Document layout detection data:
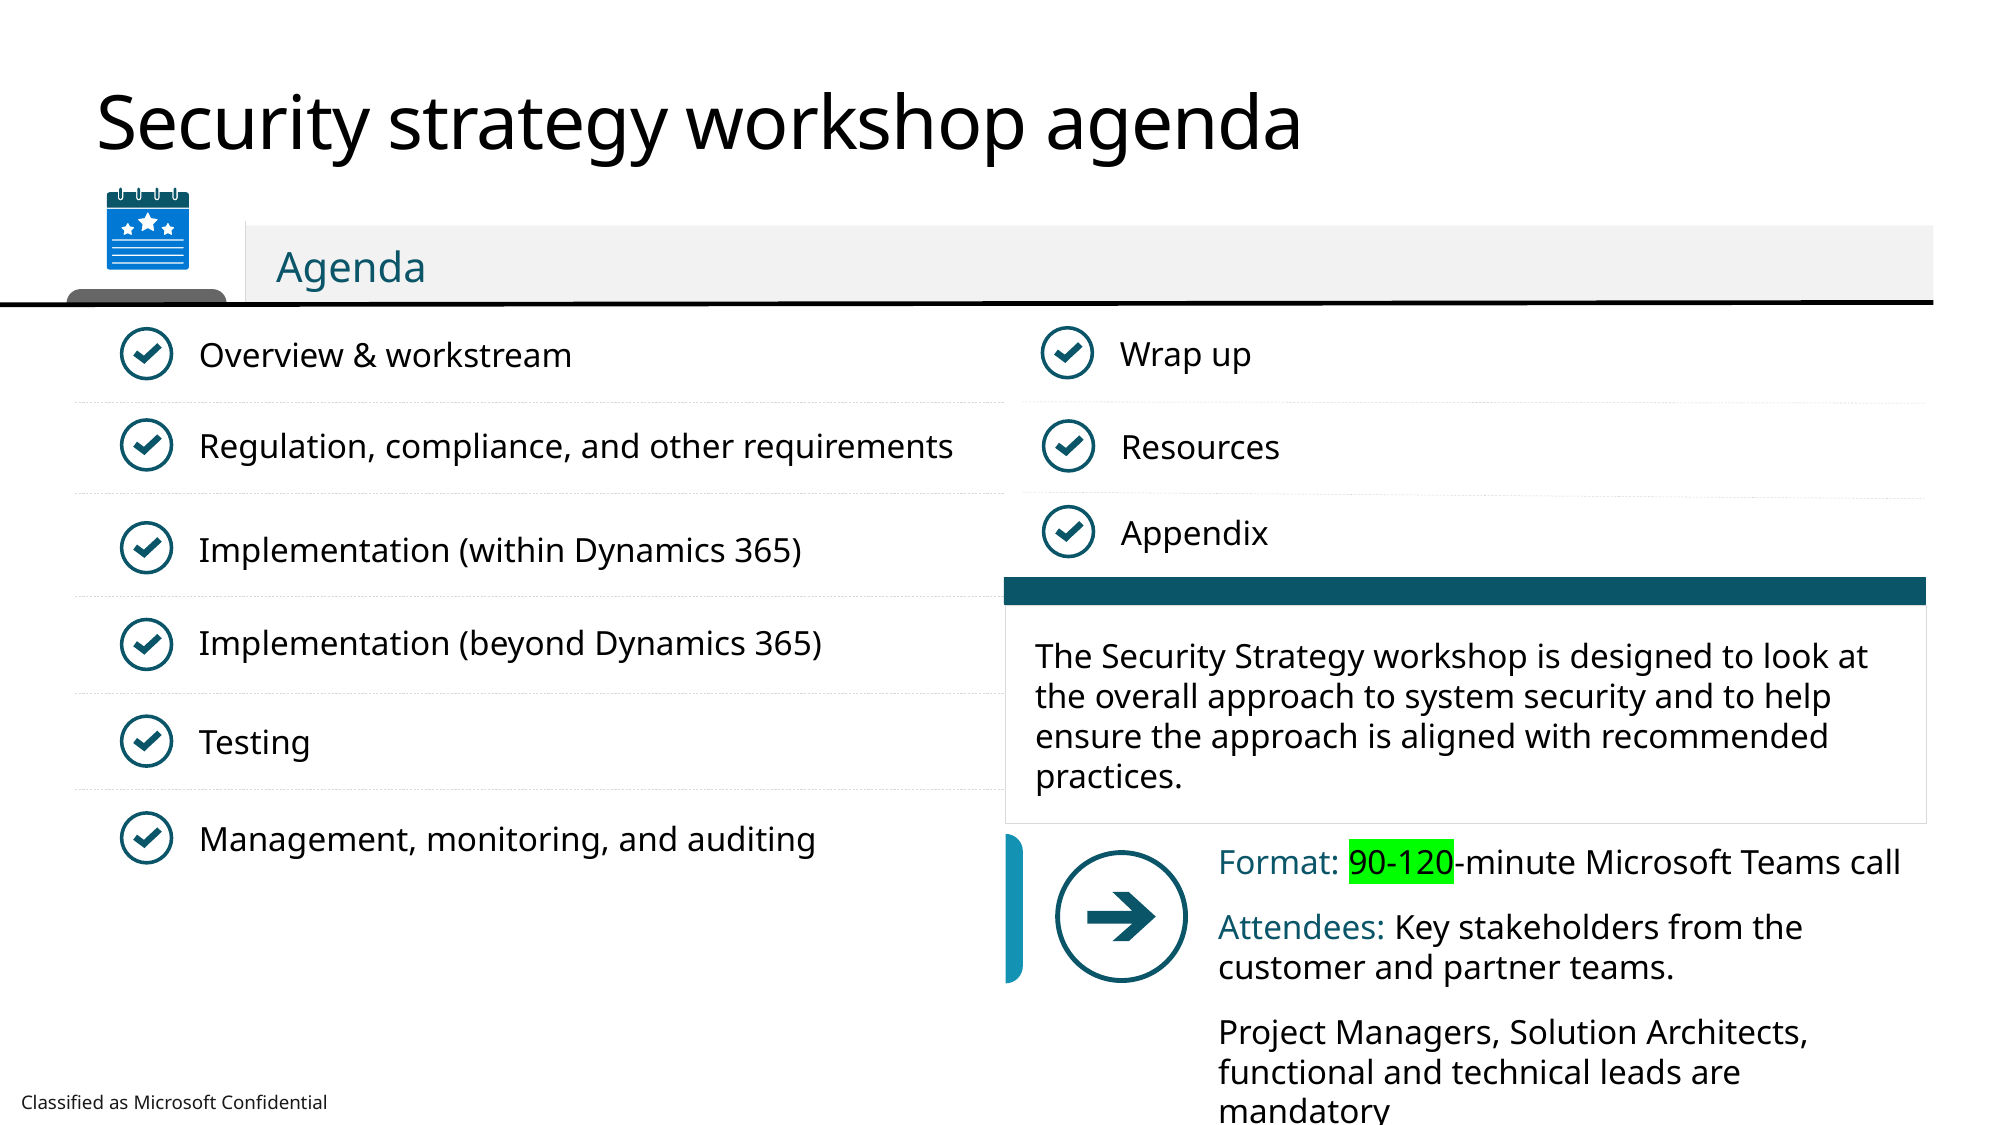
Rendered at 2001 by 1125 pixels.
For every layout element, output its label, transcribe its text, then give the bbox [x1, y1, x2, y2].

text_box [82, 794, 1005, 881]
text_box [1003, 309, 1926, 396]
text_box Agenda [246, 225, 1934, 302]
text_box [65, 288, 228, 302]
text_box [82, 310, 1005, 397]
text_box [82, 401, 1005, 489]
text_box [1054, 849, 1189, 984]
text_box [1005, 833, 1023, 984]
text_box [82, 504, 1005, 591]
text_box Format: 90-120-minute Microsoft Teams call Attendees: Key stakeholders from the customer and partner teams. Project Managers, Solution Architects, functional and technical leads are mandatory [1188, 826, 1934, 1099]
title Security strategy workshop agenda [96, 75, 1904, 166]
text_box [106, 187, 189, 270]
text_box [1003, 577, 1926, 605]
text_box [82, 698, 1005, 785]
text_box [82, 601, 1005, 688]
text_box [1022, 491, 1925, 499]
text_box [1004, 488, 1927, 575]
text_box The Security Strategy workshop is designed to look at the overall approach to system security and to help ensure the approach is aligned with recommended practices. [1004, 605, 1927, 824]
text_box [1004, 402, 1927, 488]
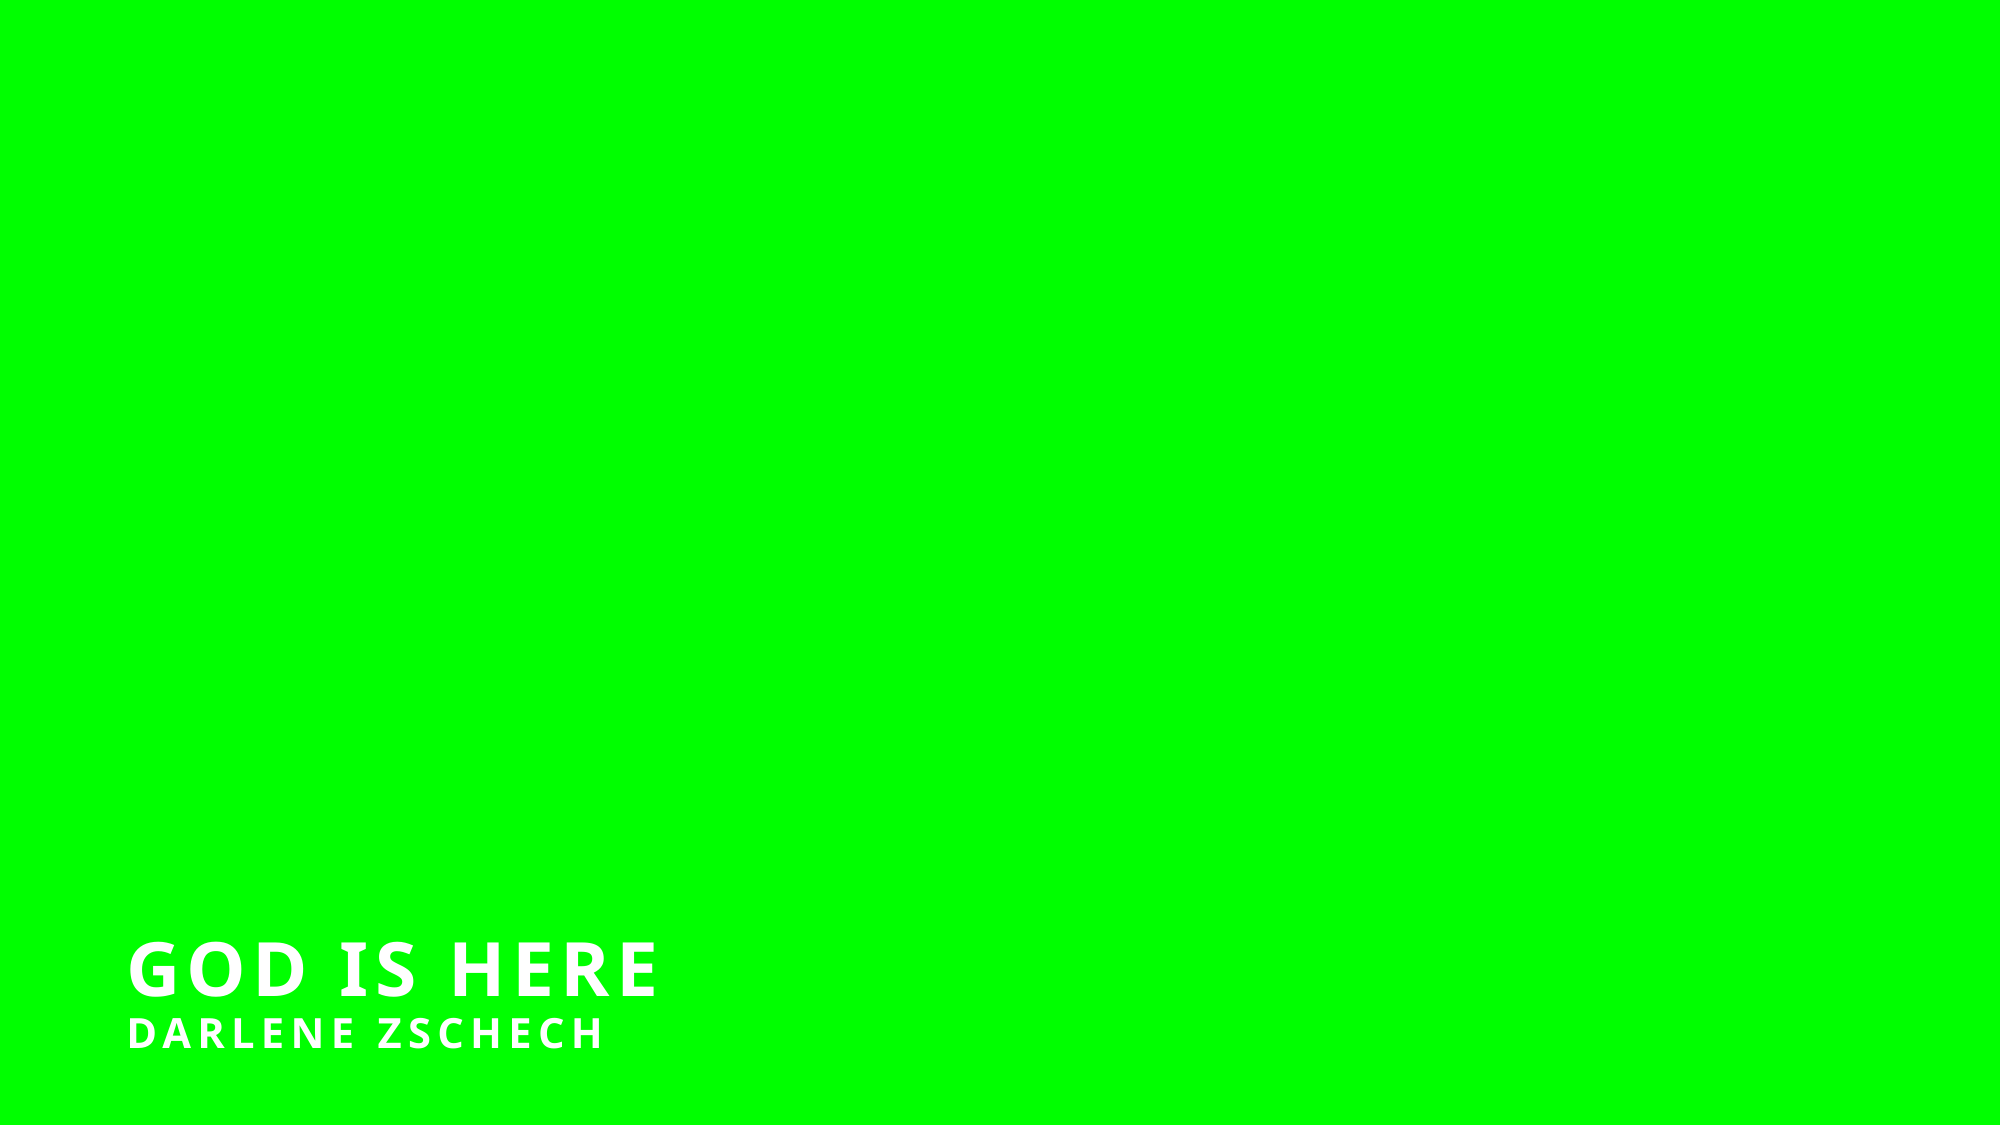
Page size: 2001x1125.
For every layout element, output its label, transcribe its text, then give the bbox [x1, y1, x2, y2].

title GOD IS HERE DARLENE ZSCHECH [111, 966, 1260, 1024]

TASK PROMPT:
Every line above goes into the copy unchanged; the pictures do not.

YOUR SOLUTION:
Rendered at 2001 by 1125 pixels.
For every layout element, output its label, transcribe its text, then give the bbox [x1, y1, x2, y2].

text_box [82, 794, 1005, 881]
text_box [1003, 309, 1926, 396]
text_box Agenda [246, 225, 1934, 302]
text_box [65, 288, 228, 302]
text_box [82, 310, 1005, 397]
text_box [82, 401, 1005, 489]
text_box [1054, 849, 1189, 984]
text_box [1005, 833, 1023, 984]
text_box [82, 504, 1005, 591]
text_box Format: 90-120-minute Microsoft Teams call Attendees: Key stakeholders from the customer and partner teams. Project Managers, Solution Architects, functional and technical leads are mandatory [1188, 826, 1934, 1099]
title Security strategy workshop agenda [96, 75, 1904, 166]
text_box [106, 187, 189, 270]
text_box [1003, 577, 1926, 605]
text_box [82, 698, 1005, 785]
text_box [82, 601, 1005, 688]
text_box [1022, 491, 1925, 499]
text_box [1004, 488, 1927, 575]
text_box The Security Strategy workshop is designed to look at the overall approach to system security and to help ensure the approach is aligned with recommended practices. [1004, 605, 1927, 824]
text_box [1004, 402, 1927, 488]
Page size: 2001x1125.
For every layout element, output its label, transcribe its text, then give the bbox [x1, y1, x2, y2].

title GOD IS HERE DARLENE ZSCHECH [111, 966, 1260, 1024]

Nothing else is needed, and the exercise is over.